Rewrite all of the material below, putting "Bestellnummer" wherever "Artikelnummer" appears and leaving everything else the same.

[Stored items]
※ ※ ※

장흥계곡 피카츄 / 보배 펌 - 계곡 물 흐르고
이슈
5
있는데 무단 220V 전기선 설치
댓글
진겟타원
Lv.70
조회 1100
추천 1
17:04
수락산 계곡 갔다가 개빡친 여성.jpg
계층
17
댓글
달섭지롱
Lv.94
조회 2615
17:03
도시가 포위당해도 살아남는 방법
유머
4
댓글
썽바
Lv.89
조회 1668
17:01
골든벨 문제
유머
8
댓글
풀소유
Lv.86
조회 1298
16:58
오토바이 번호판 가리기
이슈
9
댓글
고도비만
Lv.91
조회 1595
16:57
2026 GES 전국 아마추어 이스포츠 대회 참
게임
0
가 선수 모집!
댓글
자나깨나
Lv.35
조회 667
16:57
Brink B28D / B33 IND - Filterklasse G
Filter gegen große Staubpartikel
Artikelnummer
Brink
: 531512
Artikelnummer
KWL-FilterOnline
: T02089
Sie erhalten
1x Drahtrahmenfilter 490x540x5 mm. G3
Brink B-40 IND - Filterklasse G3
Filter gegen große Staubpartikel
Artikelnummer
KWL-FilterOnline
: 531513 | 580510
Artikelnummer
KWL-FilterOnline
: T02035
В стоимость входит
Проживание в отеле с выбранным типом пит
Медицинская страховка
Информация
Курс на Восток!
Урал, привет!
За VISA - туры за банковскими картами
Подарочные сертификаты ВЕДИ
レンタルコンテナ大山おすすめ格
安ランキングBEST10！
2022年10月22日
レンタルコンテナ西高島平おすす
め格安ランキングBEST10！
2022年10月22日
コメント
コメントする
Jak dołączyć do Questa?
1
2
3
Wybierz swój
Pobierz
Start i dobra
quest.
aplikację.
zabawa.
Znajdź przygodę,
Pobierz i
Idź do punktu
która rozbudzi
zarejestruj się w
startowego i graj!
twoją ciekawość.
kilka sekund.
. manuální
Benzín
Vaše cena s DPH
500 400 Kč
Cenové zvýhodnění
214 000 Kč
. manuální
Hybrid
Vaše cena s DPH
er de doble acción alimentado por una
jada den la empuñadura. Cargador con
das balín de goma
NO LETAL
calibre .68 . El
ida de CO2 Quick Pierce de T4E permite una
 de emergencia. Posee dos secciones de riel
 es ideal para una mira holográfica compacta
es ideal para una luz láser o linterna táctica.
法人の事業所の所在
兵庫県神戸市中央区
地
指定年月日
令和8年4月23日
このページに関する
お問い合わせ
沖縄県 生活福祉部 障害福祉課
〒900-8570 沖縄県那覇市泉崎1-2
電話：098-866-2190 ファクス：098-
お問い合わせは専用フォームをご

※ ※ ※

▸ **Problem solution**:
장흥계곡 피카츄 / 보배 펌 - 계곡 물 흐르고
이슈
5
있는데 무단 220V 전기선 설치
댓글
진겟타원
Lv.70
조회 1100
추천 1
17:04
수락산 계곡 갔다가 개빡친 여성.jpg
계층
17
댓글
달섭지롱
Lv.94
조회 2615
17:03
도시가 포위당해도 살아남는 방법
유머
4
댓글
썽바
Lv.89
조회 1668
17:01
골든벨 문제
유머
8
댓글
풀소유
Lv.86
조회 1298
16:58
오토바이 번호판 가리기
이슈
9
댓글
고도비만
Lv.91
조회 1595
16:57
2026 GES 전국 아마추어 이스포츠 대회 참
게임
0
가 선수 모집!
댓글
자나깨나
Lv.35
조회 667
16:57
Brink B28D / B33 IND - Filterklasse G
Filter gegen große Staubpartikel
Bestellnummer
Brink
: 531512
Bestellnummer
KWL-FilterOnline
: T02089
Sie erhalten
1x Drahtrahmenfilter 490x540x5 mm. G3
Brink B-40 IND - Filterklasse G3
Filter gegen große Staubpartikel
Bestellnummer
KWL-FilterOnline
: 531513 | 580510
Bestellnummer
KWL-FilterOnline
: T02035
В стоимость входит
Проживание в отеле с выбранным типом пит
Медицинская страховка
Информация
Курс на Восток!
Урал, привет!
За VISA - туры за банковскими картами
Подарочные сертификаты ВЕДИ
レンタルコンテナ大山おすすめ格
安ランキングBEST10！
2022年10月22日
レンタルコンテナ西高島平おすす
め格安ランキングBEST10！
2022年10月22日
コメント
コメントする
Jak dołączyć do Questa?
1
2
3
Wybierz swój
Pobierz
Start i dobra
quest.
aplikację.
zabawa.
Znajdź przygodę,
Pobierz i
Idź do punktu
która rozbudzi
zarejestruj się w
startowego i graj!
twoją ciekawość.
kilka sekund.
. manuální
Benzín
Vaše cena s DPH
500 400 Kč
Cenové zvýhodnění
214 000 Kč
. manuální
Hybrid
Vaše cena s DPH
er de doble acción alimentado por una
jada den la empuñadura. Cargador con
das balín de goma
NO LETAL
calibre .68 . El
ida de CO2 Quick Pierce de T4E permite una
 de emergencia. Posee dos secciones de riel
 es ideal para una mira holográfica compacta
es ideal para una luz láser o linterna táctica.
法人の事業所の所在
兵庫県神戸市中央区
地
指定年月日
令和8年4月23日
このページに関する
お問い合わせ
沖縄県 生活福祉部 障害福祉課
〒900-8570 沖縄県那覇市泉崎1-2
電話：098-866-2190 ファクス：098-
お問い合わせは専用フォームをご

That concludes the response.